-- Given text --
* * * *

Sorry for the delay, but with the start of the real work week, this will unfortunately have to be my last post. I have to say, you've presented as coherent and well-argued a defense of the us/british system as I've ever seen. Nevertheless, I suspect that even you don't believe everything you say 100%. Anyway, it's been fun.
Once you start throwing in a hodge-podge mix of units, whose use persists solely to fill in gaps left by the current SI prefix structure, there is little left to reccomend the system over USCS units. You insist that metric is "more elegant" and "simpler," but metric (SI or otherwise) still does not have a monopolization on decimalization or even on the prefixes. Your constant example of converting between units of the same dimension is a red herring, because that is something that never arrises in day-to-day measurement, in any unit system.

* * * *

-- Extracted data --
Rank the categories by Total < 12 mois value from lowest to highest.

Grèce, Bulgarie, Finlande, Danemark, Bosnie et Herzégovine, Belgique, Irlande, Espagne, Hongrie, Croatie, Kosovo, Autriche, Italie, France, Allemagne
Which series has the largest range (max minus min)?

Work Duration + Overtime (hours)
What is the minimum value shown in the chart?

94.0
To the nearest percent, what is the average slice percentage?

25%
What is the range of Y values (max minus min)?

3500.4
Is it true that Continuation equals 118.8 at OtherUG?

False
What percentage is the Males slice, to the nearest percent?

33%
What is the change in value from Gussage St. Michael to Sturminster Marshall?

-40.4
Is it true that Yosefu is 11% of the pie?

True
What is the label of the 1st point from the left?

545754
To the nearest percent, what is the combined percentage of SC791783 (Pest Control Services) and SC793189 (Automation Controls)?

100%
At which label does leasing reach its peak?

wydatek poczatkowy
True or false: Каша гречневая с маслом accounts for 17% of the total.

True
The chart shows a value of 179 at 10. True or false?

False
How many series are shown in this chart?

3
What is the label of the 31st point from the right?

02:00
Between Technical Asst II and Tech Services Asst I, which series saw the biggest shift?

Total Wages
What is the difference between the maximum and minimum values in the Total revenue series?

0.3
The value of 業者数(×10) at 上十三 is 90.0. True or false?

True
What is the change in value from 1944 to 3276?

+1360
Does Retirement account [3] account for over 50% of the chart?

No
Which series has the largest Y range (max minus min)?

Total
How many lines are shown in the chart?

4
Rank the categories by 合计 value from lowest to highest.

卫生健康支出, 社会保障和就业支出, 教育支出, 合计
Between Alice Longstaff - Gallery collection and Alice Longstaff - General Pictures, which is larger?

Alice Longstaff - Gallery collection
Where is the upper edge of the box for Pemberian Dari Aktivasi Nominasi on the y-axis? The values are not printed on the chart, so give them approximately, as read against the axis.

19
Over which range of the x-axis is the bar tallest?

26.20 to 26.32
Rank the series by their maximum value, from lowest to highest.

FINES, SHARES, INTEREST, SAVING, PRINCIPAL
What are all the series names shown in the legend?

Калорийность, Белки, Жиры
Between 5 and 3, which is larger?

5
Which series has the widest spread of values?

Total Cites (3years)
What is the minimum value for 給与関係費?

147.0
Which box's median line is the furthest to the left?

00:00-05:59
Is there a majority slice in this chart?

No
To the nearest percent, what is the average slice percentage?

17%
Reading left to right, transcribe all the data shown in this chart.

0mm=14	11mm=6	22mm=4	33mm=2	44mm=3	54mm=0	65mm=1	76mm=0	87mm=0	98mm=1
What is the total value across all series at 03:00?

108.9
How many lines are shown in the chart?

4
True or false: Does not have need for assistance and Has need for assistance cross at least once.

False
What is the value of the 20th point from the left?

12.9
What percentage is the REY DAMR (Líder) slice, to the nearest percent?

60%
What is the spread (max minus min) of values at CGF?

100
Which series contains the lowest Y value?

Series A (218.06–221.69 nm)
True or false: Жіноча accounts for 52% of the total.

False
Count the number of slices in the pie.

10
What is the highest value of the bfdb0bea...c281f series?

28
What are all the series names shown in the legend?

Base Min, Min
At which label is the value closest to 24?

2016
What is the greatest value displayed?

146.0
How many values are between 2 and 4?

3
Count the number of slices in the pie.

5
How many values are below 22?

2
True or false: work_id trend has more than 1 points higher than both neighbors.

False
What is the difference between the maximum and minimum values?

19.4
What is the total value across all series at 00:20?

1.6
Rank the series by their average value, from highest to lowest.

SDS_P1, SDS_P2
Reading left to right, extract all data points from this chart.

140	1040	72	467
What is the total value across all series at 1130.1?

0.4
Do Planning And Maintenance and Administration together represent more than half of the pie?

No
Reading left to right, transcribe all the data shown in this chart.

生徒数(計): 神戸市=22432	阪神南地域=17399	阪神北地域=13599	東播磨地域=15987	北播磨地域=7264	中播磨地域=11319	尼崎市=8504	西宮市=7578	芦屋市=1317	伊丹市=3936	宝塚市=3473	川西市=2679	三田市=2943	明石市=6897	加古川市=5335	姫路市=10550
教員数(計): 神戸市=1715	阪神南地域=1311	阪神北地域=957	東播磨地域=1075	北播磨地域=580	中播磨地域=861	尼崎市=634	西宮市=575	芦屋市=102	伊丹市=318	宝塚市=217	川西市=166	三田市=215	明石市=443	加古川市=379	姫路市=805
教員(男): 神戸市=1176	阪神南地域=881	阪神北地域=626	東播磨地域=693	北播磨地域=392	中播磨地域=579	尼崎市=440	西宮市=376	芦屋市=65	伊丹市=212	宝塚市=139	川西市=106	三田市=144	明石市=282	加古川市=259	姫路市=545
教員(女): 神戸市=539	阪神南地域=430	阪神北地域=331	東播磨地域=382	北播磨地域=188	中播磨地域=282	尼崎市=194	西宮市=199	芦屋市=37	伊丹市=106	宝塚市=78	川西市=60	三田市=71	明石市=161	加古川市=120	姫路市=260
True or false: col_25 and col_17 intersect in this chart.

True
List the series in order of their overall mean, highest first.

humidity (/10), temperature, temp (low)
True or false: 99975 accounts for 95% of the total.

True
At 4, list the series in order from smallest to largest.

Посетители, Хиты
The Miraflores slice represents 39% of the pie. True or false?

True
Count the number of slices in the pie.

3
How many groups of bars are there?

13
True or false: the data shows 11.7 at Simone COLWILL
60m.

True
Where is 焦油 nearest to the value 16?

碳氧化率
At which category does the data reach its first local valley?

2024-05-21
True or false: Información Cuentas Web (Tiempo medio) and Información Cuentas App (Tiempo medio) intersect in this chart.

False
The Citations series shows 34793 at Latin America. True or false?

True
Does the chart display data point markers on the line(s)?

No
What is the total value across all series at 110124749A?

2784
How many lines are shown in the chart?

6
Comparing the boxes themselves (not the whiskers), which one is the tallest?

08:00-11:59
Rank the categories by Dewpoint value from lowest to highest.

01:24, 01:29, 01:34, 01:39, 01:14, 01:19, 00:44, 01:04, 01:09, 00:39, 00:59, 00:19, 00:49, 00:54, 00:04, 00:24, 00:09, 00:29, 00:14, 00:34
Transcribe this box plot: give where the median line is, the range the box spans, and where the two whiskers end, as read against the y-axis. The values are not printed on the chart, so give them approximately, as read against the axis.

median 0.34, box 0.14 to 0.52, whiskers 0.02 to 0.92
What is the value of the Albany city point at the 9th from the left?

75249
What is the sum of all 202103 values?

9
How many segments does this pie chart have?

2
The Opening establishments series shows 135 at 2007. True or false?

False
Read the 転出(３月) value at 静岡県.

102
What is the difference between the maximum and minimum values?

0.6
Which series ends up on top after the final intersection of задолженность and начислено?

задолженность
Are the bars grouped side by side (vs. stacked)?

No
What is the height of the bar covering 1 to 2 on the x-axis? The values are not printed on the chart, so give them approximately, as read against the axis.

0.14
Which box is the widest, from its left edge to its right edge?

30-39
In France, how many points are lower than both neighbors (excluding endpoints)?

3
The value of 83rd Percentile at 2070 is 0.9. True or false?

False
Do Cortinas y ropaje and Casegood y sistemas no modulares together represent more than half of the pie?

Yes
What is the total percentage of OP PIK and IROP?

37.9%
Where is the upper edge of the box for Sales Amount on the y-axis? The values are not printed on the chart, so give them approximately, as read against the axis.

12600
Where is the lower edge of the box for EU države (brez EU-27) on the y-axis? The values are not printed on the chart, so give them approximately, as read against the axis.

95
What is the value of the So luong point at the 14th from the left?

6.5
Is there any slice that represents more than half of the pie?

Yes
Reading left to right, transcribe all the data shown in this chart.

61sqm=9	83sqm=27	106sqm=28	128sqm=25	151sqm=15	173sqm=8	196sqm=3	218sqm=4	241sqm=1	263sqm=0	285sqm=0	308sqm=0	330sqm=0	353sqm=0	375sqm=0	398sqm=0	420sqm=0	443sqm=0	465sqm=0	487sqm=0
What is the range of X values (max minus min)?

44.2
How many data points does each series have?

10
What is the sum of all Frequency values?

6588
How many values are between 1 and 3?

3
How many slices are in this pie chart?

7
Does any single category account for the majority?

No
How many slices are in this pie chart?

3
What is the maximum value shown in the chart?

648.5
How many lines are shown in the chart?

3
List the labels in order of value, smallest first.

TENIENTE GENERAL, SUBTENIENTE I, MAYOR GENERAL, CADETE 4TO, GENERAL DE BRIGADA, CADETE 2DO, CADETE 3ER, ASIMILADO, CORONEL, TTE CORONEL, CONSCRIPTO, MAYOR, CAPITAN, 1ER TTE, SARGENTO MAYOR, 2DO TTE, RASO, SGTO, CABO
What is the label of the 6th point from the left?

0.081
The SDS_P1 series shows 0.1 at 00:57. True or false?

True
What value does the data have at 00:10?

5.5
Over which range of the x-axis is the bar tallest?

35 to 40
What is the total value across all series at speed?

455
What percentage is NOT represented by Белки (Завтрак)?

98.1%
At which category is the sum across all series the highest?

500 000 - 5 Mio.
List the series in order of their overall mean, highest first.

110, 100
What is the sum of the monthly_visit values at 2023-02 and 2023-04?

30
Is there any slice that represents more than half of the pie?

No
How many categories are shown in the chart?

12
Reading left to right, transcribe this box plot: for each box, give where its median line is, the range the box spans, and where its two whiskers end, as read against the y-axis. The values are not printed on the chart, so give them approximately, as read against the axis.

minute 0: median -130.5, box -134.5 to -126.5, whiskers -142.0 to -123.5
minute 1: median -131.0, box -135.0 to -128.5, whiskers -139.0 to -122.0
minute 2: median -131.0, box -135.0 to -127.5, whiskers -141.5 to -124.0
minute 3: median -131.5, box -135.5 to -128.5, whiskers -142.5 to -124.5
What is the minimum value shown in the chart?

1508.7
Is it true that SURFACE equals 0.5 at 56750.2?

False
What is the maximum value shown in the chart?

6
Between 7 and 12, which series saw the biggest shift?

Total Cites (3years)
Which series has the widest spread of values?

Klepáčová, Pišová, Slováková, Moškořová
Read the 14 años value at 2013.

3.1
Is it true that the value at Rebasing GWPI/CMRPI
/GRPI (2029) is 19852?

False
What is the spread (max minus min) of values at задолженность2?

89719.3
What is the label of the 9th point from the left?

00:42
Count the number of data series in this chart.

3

* * * *

-- Complete the following --
1) Translate this sentence from the post on unit systems into Spanish: "I have to say, you've presented as coherent and well-argued a defense of the us/british system as I've ever seen."
2) From the post on unit systems, return the part that opens with the words containing "Once you start" and closes with "any unit system.", copied character for character.

-- Outputs for the tasks --
1) Debo decir que has presentado una defensa del sistema estadounidense/británico tan coherente y bien argumentada como cualquiera que haya visto.

2)
Once you start throwing in a hodge-podge mix of units, whose use persists solely to fill in gaps left by the current SI prefix structure, there is little left to reccomend the system over USCS units. You insist that metric is "more elegant" and "simpler," but metric (SI or otherwise) still does not have a monopolization on decimalization or even on the prefixes. Your constant example of converting between units of the same dimension is a red herring, because that is something that never arrises in day-to-day measurement, in any unit system.